Norm of a vector or matrix

 The norm of a vector or matrix is a measure of the "length" of said vector or matrix. For a vector x, the most common norm is the \(\mathbf{L_2}\) norm, or Euclidean norm. It is defined as

\[ \| x \| = \| x \|_2 = \sqrt{ \sum_{i=1}^{n} x_i^2 } \]

Other common vector norms include the \(\mathbf{L_1}\) norm, also called the Manhattan norm and Taxicab norm.

\[ \| x \|_1 = \sum_{i=1}^{n} |x_i| \]

Other common vector norms include the Maximum norm, also called the Infinity norm.

\[ \| x \|_\infty = max( |x_1| ,|x_2|, \ldots ,|x_n|) \]

The most commonly used matrix norm is the Frobenius norm. For a m × n matrix A, the Frobenius norm is defined as:

\[ \| A \| = \| A \|_F = \sqrt{ \sum_{i=1}^{m} \sum_{j=1}^{n} x_{i,j}^2 } \]


Quadratic Form of a Vector

The quadratic form of the vector x associated with matrix A is

\[ x^T A x = \sum_{i = 1}^{m} \sum_{j=1}^{n} a_{i,j} x_i x_j \]

A matrix A is Positive Definite if for any non-zero vector x, the quadratic form of x and A is strictly positive.
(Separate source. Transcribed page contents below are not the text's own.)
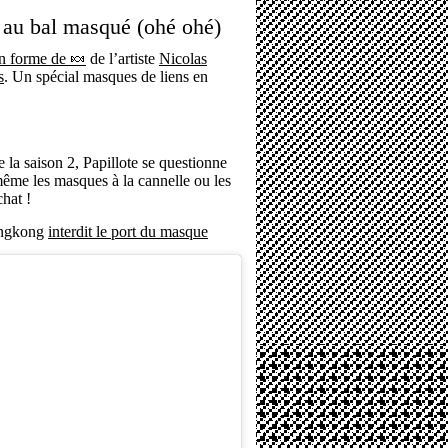
te au bal masqué (ohé ohé)
en forme de 🍬
de l’artiste
Nicolas
s
. Un spécial masques de liens en
la saison 2, Papillote se questionne
même les masques à la cannelle ou les
hat !
Hongkong
interdit le port du masque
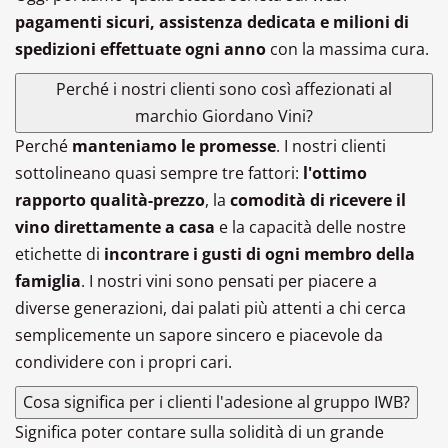
pagamenti sicuri, assistenza dedicata e milioni di
spedizioni effettuate ogni anno
con la massima cura.
Perché i nostri clienti sono così affezionati al
marchio Giordano Vini?
Perché
manteniamo le promesse
. I nostri clienti
sottolineano quasi sempre tre fattori:
l'ottimo
rapporto qualità-prezzo
, la
comodità di ricevere il
vino direttamente a casa
e la capacità delle nostre
etichette di
incontrare i gusti di ogni membro della
famiglia
. I nostri vini sono pensati per piacere a
diverse generazioni, dai palati più attenti a chi cerca
semplicemente un sapore sincero e piacevole da
condividere con i propri cari.
Cosa significa per i clienti l'adesione al gruppo IWB?
Significa poter contare sulla solidità di un grande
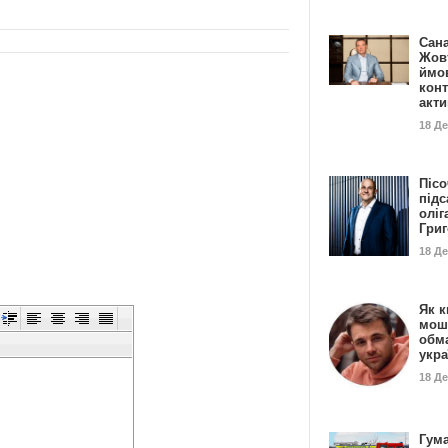
Сан
Жовт
ймо
конт
акт
18 Д
Пісо
підс
оліг
Гри
18 Д
Як к
мош
обм
укр
18 Д
Гума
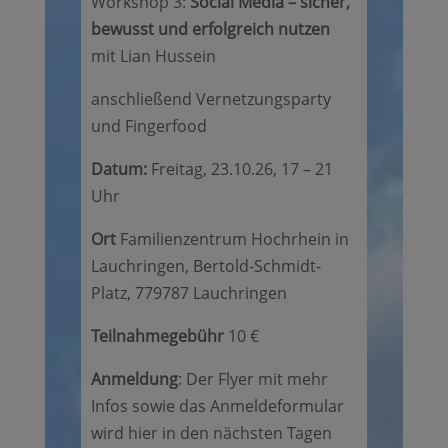
Workshop 3:
Social Media – sicher,
bewusst und erfolgreich nutzen
mit Lian Hussein
anschließend Vernetzungsparty
und Fingerfood
Datum:
Freitag, 23.10.26, 17 – 21
Uhr
Ort
Familienzentrum Hochrhein in
Lauchringen, Bertold-Schmidt-
Platz, 779787 Lauchringen
Teilnahmegebühr
10 €
Anmeldung
: Der Flyer mit mehr
Infos sowie das Anmeldeformular
wird hier in den nächsten Tagen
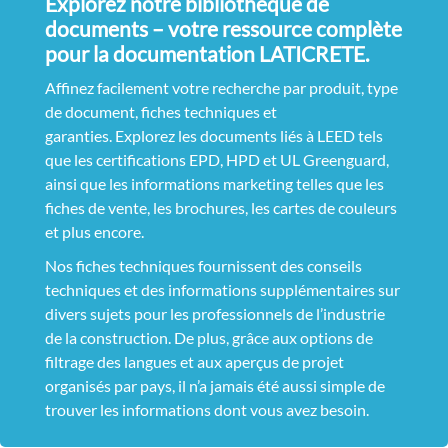
Explorez notre bibliothèque de
documents – votre ressource complète
pour la documentation LATICRETE.
Affinez facilement votre recherche par produit, type
de document, fiches techniques et
garanties. Explorez les documents liés à LEED tels
que les certifications EPD, HPD et UL Greenguard,
ainsi que les informations marketing telles que les
fiches de vente, les brochures, les cartes de couleurs
et plus encore.
Nos fiches techniques fournissent des conseils
techniques et des informations supplémentaires sur
divers sujets pour les professionnels de l’industrie
de la construction. De plus, grâce aux options de
filtrage des langues et aux aperçus de projet
organisés par pays, il n’a jamais été aussi simple de
trouver les informations dont vous avez besoin.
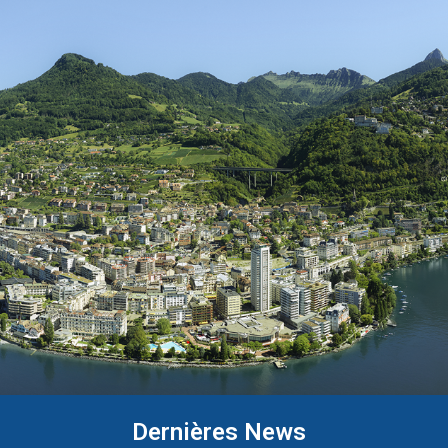
Dernières News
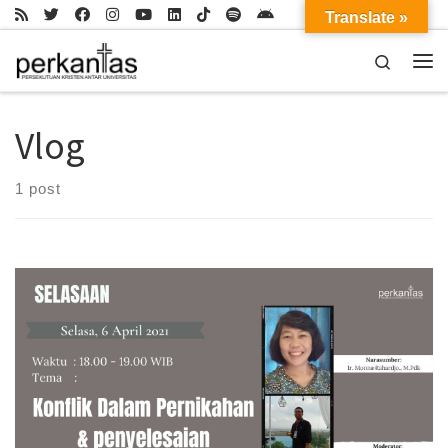
Translate »
Skip to content
Search
Me
Vlog
1 post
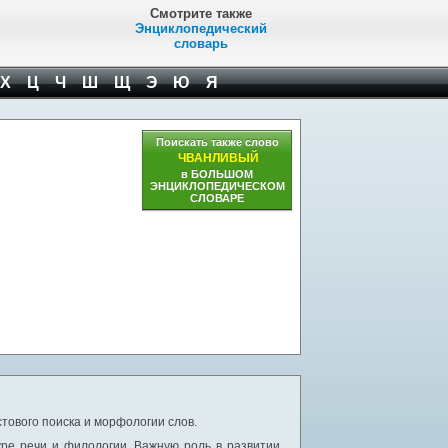
Смотрите также
Энциклопедический
словарь
Х
Ц
Ч
Ш
Щ
Э
Ю
Я
Поискать также слово
ЧВАНЛИВЫЙ
в БОЛЬШОМ
ЭНЦИКЛОПЕДИЧЕСКОМ
СЛОВАРЕ
тового поиска и морфологии слов.
уре речи и филологии. Важную роль в развитии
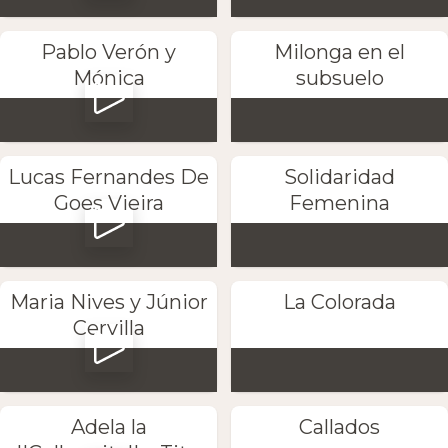
Pablo Verón y
Milonga en el
Mónica
subsuelo
Lucas Fernandes De
Solidaridad
Goes Vieira
Femenina
Maria Nives y Júnior
La Colorada
Cervilla
Adela la
Callados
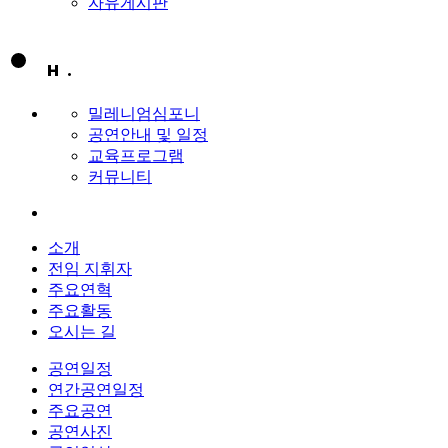
자유게시판
밀레니엄심포니
공연안내 및 일정
교육프로그램
커뮤니티
소개
전임 지휘자
주요연혁
주요활동
오시는 길
공연일정
연간공연일정
주요공연
공연사진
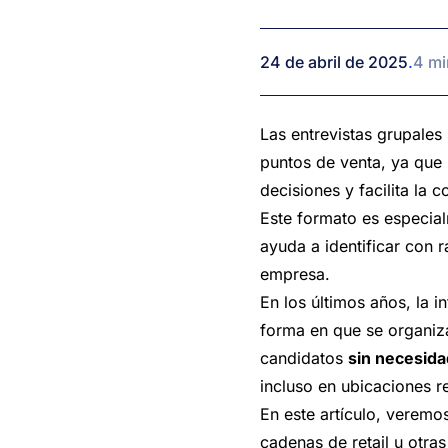
24 de abril de 2025
.
4 mi
Las entrevistas grupales
puntos de venta, ya que 
decisiones y facilita la
Este formato es especia
ayuda a identificar con 
empresa.
En los últimos años, la i
forma en que se organiza
candidatos
sin necesidad
incluso en ubicaciones r
En este artículo, veremo
cadenas de retail u otra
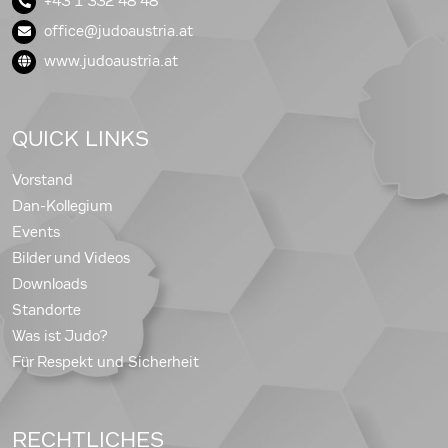
+43 1 332 48 48
office@judoaustria.at
www.judoaustria.at
QUICK LINKS
Vorstand
Dan-Kollegium
Events
Bilder und Videos
Downloads
Standorte
Was ist Judo?
Für Respekt und Sicherheit
RECHTLICHES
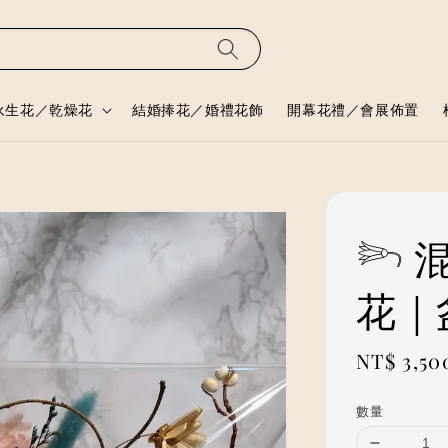
永生花／乾燥花
結婚捧花／婚禮花飾
開幕花禮／會展佈置
𓆸
花｜
Regular
NT$ 3,50
price
數量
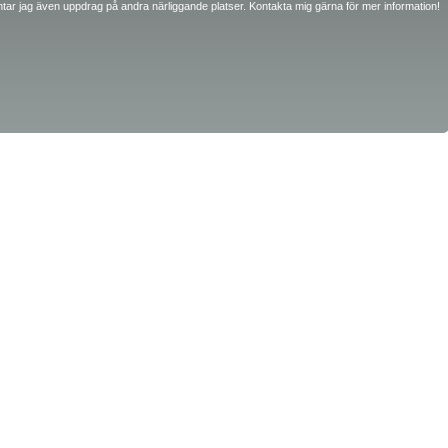
ntar jag även uppdrag på andra närliggande platser. Kontakta mig gärna för mer information!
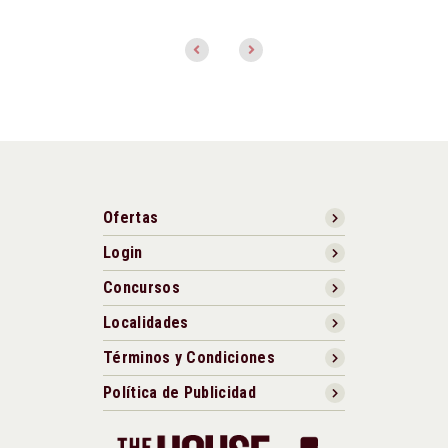
Ofertas
Login
Concursos
Localidades
Términos y Condiciones
Política de Publicidad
In other words, \(x^T A x > 0\) for all nonzero x.

A matrix A is Positive Semi-Definite or Non-negative Definite if for any non-zero vector x, the quadratic form of x and A is non-negative . In other words, \(x^T A x \geq 0\) for all non-zero x. Similarly,

A matrix A is Negative Definite if for any non-zero vector x, \(x^T A x < 0\). A matrix A is Negative Semi-Definite or Non-positive Definite if for any non-zero vector x, \(x^T A x \leq 0\).